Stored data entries
● ● ● ● ●

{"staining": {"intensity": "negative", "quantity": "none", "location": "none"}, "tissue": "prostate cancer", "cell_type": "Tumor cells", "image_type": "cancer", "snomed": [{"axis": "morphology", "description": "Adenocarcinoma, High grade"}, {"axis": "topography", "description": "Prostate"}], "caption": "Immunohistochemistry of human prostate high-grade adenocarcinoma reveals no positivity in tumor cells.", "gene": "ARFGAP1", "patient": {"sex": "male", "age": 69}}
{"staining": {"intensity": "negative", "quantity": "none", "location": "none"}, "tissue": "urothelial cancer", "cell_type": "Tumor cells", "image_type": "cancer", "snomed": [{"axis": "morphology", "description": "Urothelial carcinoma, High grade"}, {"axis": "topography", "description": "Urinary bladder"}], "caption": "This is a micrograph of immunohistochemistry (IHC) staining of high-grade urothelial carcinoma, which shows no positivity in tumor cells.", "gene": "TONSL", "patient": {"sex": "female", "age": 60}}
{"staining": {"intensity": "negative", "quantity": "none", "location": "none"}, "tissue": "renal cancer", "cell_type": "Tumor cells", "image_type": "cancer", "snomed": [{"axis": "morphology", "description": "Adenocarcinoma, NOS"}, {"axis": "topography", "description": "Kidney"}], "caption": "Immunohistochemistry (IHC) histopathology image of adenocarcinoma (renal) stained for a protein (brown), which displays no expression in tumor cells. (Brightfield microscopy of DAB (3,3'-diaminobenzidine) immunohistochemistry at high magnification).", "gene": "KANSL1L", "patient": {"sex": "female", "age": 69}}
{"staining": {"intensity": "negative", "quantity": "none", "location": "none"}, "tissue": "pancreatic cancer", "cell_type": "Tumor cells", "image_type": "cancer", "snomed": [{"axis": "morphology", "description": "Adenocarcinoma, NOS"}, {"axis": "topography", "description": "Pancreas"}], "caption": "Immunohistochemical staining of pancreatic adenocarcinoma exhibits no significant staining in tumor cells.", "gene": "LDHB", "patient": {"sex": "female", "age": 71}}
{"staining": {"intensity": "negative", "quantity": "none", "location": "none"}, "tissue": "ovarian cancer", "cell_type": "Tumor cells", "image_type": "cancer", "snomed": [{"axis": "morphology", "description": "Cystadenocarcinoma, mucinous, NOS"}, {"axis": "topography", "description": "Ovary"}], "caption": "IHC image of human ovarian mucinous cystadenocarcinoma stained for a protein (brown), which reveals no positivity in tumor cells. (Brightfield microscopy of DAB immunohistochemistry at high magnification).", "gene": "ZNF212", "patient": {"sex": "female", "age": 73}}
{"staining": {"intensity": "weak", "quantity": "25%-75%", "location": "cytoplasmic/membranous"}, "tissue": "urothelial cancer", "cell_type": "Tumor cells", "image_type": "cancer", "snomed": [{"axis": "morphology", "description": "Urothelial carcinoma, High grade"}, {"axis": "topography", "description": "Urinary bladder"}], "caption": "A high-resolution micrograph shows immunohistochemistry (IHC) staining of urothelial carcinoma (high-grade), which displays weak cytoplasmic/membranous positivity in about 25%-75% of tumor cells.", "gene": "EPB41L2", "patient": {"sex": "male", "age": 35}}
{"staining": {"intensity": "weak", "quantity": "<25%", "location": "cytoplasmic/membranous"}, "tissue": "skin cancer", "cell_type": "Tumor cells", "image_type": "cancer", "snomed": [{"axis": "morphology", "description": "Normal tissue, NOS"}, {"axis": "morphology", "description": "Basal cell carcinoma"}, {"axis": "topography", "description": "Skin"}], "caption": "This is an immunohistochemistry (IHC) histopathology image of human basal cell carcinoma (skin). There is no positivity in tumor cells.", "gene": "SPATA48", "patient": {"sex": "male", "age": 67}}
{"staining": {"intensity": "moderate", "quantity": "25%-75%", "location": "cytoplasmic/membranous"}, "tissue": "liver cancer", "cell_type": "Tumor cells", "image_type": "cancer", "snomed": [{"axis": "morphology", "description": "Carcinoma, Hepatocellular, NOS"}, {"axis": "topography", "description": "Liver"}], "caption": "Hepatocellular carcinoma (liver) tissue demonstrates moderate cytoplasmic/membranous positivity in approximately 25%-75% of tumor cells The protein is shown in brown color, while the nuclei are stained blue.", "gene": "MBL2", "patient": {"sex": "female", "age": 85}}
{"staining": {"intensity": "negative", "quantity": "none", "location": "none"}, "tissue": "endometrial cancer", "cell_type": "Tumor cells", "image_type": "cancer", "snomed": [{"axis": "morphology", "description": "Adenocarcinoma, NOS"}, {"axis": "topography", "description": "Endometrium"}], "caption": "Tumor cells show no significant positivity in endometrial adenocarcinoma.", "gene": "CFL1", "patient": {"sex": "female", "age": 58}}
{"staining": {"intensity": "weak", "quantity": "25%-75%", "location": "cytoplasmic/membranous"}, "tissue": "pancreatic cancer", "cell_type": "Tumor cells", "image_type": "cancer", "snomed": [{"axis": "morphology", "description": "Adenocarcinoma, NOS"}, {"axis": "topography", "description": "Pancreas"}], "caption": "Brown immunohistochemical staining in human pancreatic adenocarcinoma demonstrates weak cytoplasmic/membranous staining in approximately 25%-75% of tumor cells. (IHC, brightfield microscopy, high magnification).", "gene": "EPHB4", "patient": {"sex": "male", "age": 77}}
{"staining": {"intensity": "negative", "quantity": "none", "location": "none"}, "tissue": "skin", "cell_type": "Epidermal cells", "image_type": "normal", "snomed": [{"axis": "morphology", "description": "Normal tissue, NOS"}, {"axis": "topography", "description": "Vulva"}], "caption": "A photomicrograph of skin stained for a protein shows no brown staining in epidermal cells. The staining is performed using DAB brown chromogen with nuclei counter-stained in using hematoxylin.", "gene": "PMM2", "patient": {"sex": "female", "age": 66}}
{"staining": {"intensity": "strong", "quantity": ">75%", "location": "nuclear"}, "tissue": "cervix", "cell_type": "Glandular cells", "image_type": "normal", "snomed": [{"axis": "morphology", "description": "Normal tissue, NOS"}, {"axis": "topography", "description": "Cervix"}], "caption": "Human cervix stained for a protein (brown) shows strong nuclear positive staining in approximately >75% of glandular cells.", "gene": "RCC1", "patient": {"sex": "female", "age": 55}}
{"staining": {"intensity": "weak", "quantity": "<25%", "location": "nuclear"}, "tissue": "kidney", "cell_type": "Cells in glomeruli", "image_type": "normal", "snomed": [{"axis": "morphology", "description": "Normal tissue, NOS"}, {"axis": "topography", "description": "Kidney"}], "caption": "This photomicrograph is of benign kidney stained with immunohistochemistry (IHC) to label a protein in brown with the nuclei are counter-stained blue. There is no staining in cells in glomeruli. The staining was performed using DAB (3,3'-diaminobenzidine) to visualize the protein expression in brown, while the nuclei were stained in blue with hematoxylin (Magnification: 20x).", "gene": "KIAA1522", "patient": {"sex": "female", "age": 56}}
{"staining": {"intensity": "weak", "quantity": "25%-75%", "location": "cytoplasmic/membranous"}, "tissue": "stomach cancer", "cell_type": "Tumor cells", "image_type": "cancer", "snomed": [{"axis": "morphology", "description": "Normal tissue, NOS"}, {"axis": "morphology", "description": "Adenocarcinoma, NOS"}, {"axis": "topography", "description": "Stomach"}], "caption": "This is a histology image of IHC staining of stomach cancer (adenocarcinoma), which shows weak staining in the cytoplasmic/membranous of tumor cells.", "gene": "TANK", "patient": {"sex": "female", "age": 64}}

● ● ● ● ●

What this task involves. Make an exact transcription of the entries above.

Written response.
{"staining": {"intensity": "negative", "quantity": "none", "location": "none"}, "tissue": "prostate cancer", "cell_type": "Tumor cells", "image_type": "cancer", "snomed": [{"axis": "morphology", "description": "Adenocarcinoma, High grade"}, {"axis": "topography", "description": "Prostate"}], "caption": "Immunohistochemistry of human prostate high-grade adenocarcinoma reveals no positivity in tumor cells.", "gene": "ARFGAP1", "patient": {"sex": "male", "age": 69}}
{"staining": {"intensity": "negative", "quantity": "none", "location": "none"}, "tissue": "urothelial cancer", "cell_type": "Tumor cells", "image_type": "cancer", "snomed": [{"axis": "morphology", "description": "Urothelial carcinoma, High grade"}, {"axis": "topography", "description": "Urinary bladder"}], "caption": "This is a micrograph of immunohistochemistry (IHC) staining of high-grade urothelial carcinoma, which shows no positivity in tumor cells.", "gene": "TONSL", "patient": {"sex": "female", "age": 60}}
{"staining": {"intensity": "negative", "quantity": "none", "location": "none"}, "tissue": "renal cancer", "cell_type": "Tumor cells", "image_type": "cancer", "snomed": [{"axis": "morphology", "description": "Adenocarcinoma, NOS"}, {"axis": "topography", "description": "Kidney"}], "caption": "Immunohistochemistry (IHC) histopathology image of adenocarcinoma (renal) stained for a protein (brown), which displays no expression in tumor cells. (Brightfield microscopy of DAB (3,3'-diaminobenzidine) immunohistochemistry at high magnification).", "gene": "KANSL1L", "patient": {"sex": "female", "age": 69}}
{"staining": {"intensity": "negative", "quantity": "none", "location": "none"}, "tissue": "pancreatic cancer", "cell_type": "Tumor cells", "image_type": "cancer", "snomed": [{"axis": "morphology", "description": "Adenocarcinoma, NOS"}, {"axis": "topography", "description": "Pancreas"}], "caption": "Immunohistochemical staining of pancreatic adenocarcinoma exhibits no significant staining in tumor cells.", "gene": "LDHB", "patient": {"sex": "female", "age": 71}}
{"staining": {"intensity": "negative", "quantity": "none", "location": "none"}, "tissue": "ovarian cancer", "cell_type": "Tumor cells", "image_type": "cancer", "snomed": [{"axis": "morphology", "description": "Cystadenocarcinoma, mucinous, NOS"}, {"axis": "topography", "description": "Ovary"}], "caption": "IHC image of human ovarian mucinous cystadenocarcinoma stained for a protein (brown), which reveals no positivity in tumor cells. (Brightfield microscopy of DAB immunohistochemistry at high magnification).", "gene": "ZNF212", "patient": {"sex": "female", "age": 73}}
{"staining": {"intensity": "weak", "quantity": "25%-75%", "location": "cytoplasmic/membranous"}, "tissue": "urothelial cancer", "cell_type": "Tumor cells", "image_type": "cancer", "snomed": [{"axis": "morphology", "description": "Urothelial carcinoma, High grade"}, {"axis": "topography", "description": "Urinary bladder"}], "caption": "A high-resolution micrograph shows immunohistochemistry (IHC) staining of urothelial carcinoma (high-grade), which displays weak cytoplasmic/membranous positivity in about 25%-75% of tumor cells.", "gene": "EPB41L2", "patient": {"sex": "male", "age": 35}}
{"staining": {"intensity": "weak", "quantity": "<25%", "location": "cytoplasmic/membranous"}, "tissue": "skin cancer", "cell_type": "Tumor cells", "image_type": "cancer", "snomed": [{"axis": "morphology", "description": "Normal tissue, NOS"}, {"axis": "morphology", "description": "Basal cell carcinoma"}, {"axis": "topography", "description": "Skin"}], "caption": "This is an immunohistochemistry (IHC) histopathology image of human basal cell carcinoma (skin). There is no positivity in tumor cells.", "gene": "SPATA48", "patient": {"sex": "male", "age": 67}}
{"staining": {"intensity": "moderate", "quantity": "25%-75%", "location": "cytoplasmic/membranous"}, "tissue": "liver cancer", "cell_type": "Tumor cells", "image_type": "cancer", "snomed": [{"axis": "morphology", "description": "Carcinoma, Hepatocellular, NOS"}, {"axis": "topography", "description": "Liver"}], "caption": "Hepatocellular carcinoma (liver) tissue demonstrates moderate cytoplasmic/membranous positivity in approximately 25%-75% of tumor cells The protein is shown in brown color, while the nuclei are stained blue.", "gene": "MBL2", "patient": {"sex": "female", "age": 85}}
{"staining": {"intensity": "negative", "quantity": "none", "location": "none"}, "tissue": "endometrial cancer", "cell_type": "Tumor cells", "image_type": "cancer", "snomed": [{"axis": "morphology", "description": "Adenocarcinoma, NOS"}, {"axis": "topography", "description": "Endometrium"}], "caption": "Tumor cells show no significant positivity in endometrial adenocarcinoma.", "gene": "CFL1", "patient": {"sex": "female", "age": 58}}
{"staining": {"intensity": "weak", "quantity": "25%-75%", "location": "cytoplasmic/membranous"}, "tissue": "pancreatic cancer", "cell_type": "Tumor cells", "image_type": "cancer", "snomed": [{"axis": "morphology", "description": "Adenocarcinoma, NOS"}, {"axis": "topography", "description": "Pancreas"}], "caption": "Brown immunohistochemical staining in human pancreatic adenocarcinoma demonstrates weak cytoplasmic/membranous staining in approximately 25%-75% of tumor cells. (IHC, brightfield microscopy, high magnification).", "gene": "EPHB4", "patient": {"sex": "male", "age": 77}}
{"staining": {"intensity": "negative", "quantity": "none", "location": "none"}, "tissue": "skin", "cell_type": "Epidermal cells", "image_type": "normal", "snomed": [{"axis": "morphology", "description": "Normal tissue, NOS"}, {"axis": "topography", "description": "Vulva"}], "caption": "A photomicrograph of skin stained for a protein shows no brown staining in epidermal cells. The staining is performed using DAB brown chromogen with nuclei counter-stained in using hematoxylin.", "gene": "PMM2", "patient": {"sex": "female", "age": 66}}
{"staining": {"intensity": "strong", "quantity": ">75%", "location": "nuclear"}, "tissue": "cervix", "cell_type": "Glandular cells", "image_type": "normal", "snomed": [{"axis": "morphology", "description": "Normal tissue, NOS"}, {"axis": "topography", "description": "Cervix"}], "caption": "Human cervix stained for a protein (brown) shows strong nuclear positive staining in approximately >75% of glandular cells.", "gene": "RCC1", "patient": {"sex": "female", "age": 55}}
{"staining": {"intensity": "weak", "quantity": "<25%", "location": "nuclear"}, "tissue": "kidney", "cell_type": "Cells in glomeruli", "image_type": "normal", "snomed": [{"axis": "morphology", "description": "Normal tissue, NOS"}, {"axis": "topography", "description": "Kidney"}], "caption": "This photomicrograph is of benign kidney stained with immunohistochemistry (IHC) to label a protein in brown with the nuclei are counter-stained blue. There is no staining in cells in glomeruli. The staining was performed using DAB (3,3'-diaminobenzidine) to visualize the protein expression in brown, while the nuclei were stained in blue with hematoxylin (Magnification: 20x).", "gene": "KIAA1522", "patient": {"sex": "female", "age": 56}}
{"staining": {"intensity": "weak", "quantity": "25%-75%", "location": "cytoplasmic/membranous"}, "tissue": "stomach cancer", "cell_type": "Tumor cells", "image_type": "cancer", "snomed": [{"axis": "morphology", "description": "Normal tissue, NOS"}, {"axis": "morphology", "description": "Adenocarcinoma, NOS"}, {"axis": "topography", "description": "Stomach"}], "caption": "This is a histology image of IHC staining of stomach cancer (adenocarcinoma), which shows weak staining in the cytoplasmic/membranous of tumor cells.", "gene": "TANK", "patient": {"sex": "female", "age": 64}}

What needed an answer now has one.